**WRITTEN REQUEST**
Print every one of the following lines verbatim, keeping their order from first to last.

[start DATA EXTRACT]

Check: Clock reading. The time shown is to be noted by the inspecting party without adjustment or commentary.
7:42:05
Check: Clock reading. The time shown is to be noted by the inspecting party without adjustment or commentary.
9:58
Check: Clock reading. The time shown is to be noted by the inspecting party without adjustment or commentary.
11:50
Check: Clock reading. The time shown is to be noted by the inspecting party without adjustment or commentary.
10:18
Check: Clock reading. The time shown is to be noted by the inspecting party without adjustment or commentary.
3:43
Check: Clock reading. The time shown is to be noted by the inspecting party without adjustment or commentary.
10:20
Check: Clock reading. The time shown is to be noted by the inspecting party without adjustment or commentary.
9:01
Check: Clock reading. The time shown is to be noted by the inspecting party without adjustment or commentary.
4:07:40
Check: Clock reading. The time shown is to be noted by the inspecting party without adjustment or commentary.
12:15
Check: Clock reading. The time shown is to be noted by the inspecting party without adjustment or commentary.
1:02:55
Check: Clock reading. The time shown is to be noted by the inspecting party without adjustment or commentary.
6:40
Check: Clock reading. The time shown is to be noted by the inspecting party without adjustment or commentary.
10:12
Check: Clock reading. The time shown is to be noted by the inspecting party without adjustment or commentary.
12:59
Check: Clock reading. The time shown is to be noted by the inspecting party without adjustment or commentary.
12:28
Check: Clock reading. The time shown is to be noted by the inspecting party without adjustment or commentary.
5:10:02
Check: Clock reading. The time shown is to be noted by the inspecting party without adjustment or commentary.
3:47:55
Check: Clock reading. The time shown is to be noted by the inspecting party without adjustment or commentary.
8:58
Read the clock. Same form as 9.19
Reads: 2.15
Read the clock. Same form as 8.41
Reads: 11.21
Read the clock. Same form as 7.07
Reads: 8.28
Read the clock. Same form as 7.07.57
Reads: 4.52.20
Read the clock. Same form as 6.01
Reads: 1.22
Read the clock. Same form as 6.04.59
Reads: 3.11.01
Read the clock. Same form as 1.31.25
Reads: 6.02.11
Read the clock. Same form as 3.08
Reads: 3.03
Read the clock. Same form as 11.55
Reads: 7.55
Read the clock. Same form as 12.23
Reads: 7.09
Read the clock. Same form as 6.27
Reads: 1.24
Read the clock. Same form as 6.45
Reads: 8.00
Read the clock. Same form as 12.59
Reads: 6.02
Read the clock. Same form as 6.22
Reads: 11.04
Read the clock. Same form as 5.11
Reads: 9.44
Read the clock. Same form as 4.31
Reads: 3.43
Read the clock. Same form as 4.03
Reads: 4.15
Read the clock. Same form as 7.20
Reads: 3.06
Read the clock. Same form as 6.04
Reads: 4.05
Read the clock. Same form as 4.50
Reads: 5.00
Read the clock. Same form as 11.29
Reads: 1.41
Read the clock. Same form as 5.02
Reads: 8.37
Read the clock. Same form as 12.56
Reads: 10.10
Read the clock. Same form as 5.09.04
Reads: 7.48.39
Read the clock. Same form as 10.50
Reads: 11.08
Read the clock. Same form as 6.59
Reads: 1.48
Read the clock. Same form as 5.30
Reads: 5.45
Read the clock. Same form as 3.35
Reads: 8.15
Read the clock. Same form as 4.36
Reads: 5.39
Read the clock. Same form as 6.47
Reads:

[end DATA EXTRACT]

**REPLY**
Check: Clock reading. The time shown is to be noted by the inspecting party without adjustment or commentary.
7:42:05
Check: Clock reading. The time shown is to be noted by the inspecting party without adjustment or commentary.
9:58
Check: Clock reading. The time shown is to be noted by the inspecting party without adjustment or commentary.
11:50
Check: Clock reading. The time shown is to be noted by the inspecting party without adjustment or commentary.
10:18
Check: Clock reading. The time shown is to be noted by the inspecting party without adjustment or commentary.
3:43
Check: Clock reading. The time shown is to be noted by the inspecting party without adjustment or commentary.
10:20
Check: Clock reading. The time shown is to be noted by the inspecting party without adjustment or commentary.
9:01
Check: Clock reading. The time shown is to be noted by the inspecting party without adjustment or commentary.
4:07:40
Check: Clock reading. The time shown is to be noted by the inspecting party without adjustment or commentary.
12:15
Check: Clock reading. The time shown is to be noted by the inspecting party without adjustment or commentary.
1:02:55
Check: Clock reading. The time shown is to be noted by the inspecting party without adjustment or commentary.
6:40
Check: Clock reading. The time shown is to be noted by the inspecting party without adjustment or commentary.
10:12
Check: Clock reading. The time shown is to be noted by the inspecting party without adjustment or commentary.
12:59
Check: Clock reading. The time shown is to be noted by the inspecting party without adjustment or commentary.
12:28
Check: Clock reading. The time shown is to be noted by the inspecting party without adjustment or commentary.
5:10:02
Check: Clock reading. The time shown is to be noted by the inspecting party without adjustment or commentary.
3:47:55
Check: Clock reading. The time shown is to be noted by the inspecting party without adjustment or commentary.
8:58
Read the clock. Same form as 9.19
Reads: 2.15
Read the clock. Same form as 8.41
Reads: 11.21
Read the clock. Same form as 7.07
Reads: 8.28
Read the clock. Same form as 7.07.57
Reads: 4.52.20
Read the clock. Same form as 6.01
Reads: 1.22
Read the clock. Same form as 6.04.59
Reads: 3.11.01
Read the clock. Same form as 1.31.25
Reads: 6.02.11
Read the clock. Same form as 3.08
Reads: 3.03
Read the clock. Same form as 11.55
Reads: 7.55
Read the clock. Same form as 12.23
Reads: 7.09
Read the clock. Same form as 6.27
Reads: 1.24
Read the clock. Same form as 6.45
Reads: 8.00
Read the clock. Same form as 12.59
Reads: 6.02
Read the clock. Same form as 6.22
Reads: 11.04
Read the clock. Same form as 5.11
Reads: 9.44
Read the clock. Same form as 4.31
Reads: 3.43
Read the clock. Same form as 4.03
Reads: 4.15
Read the clock. Same form as 7.20
Reads: 3.06
Read the clock. Same form as 6.04
Reads: 4.05
Read the clock. Same form as 4.50
Reads: 5.00
Read the clock. Same form as 11.29
Reads: 1.41
Read the clock. Same form as 5.02
Reads: 8.37
Read the clock. Same form as 12.56
Reads: 10.10
Read the clock. Same form as 5.09.04
Reads: 7.48.39
Read the clock. Same form as 10.50
Reads: 11.08
Read the clock. Same form as 6.59
Reads: 1.48
Read the clock. Same form as 5.30
Reads: 5.45
Read the clock. Same form as 3.35
Reads: 8.15
Read the clock. Same form as 4.36
Reads: 5.39
Read the clock. Same form as 6.47
Reads:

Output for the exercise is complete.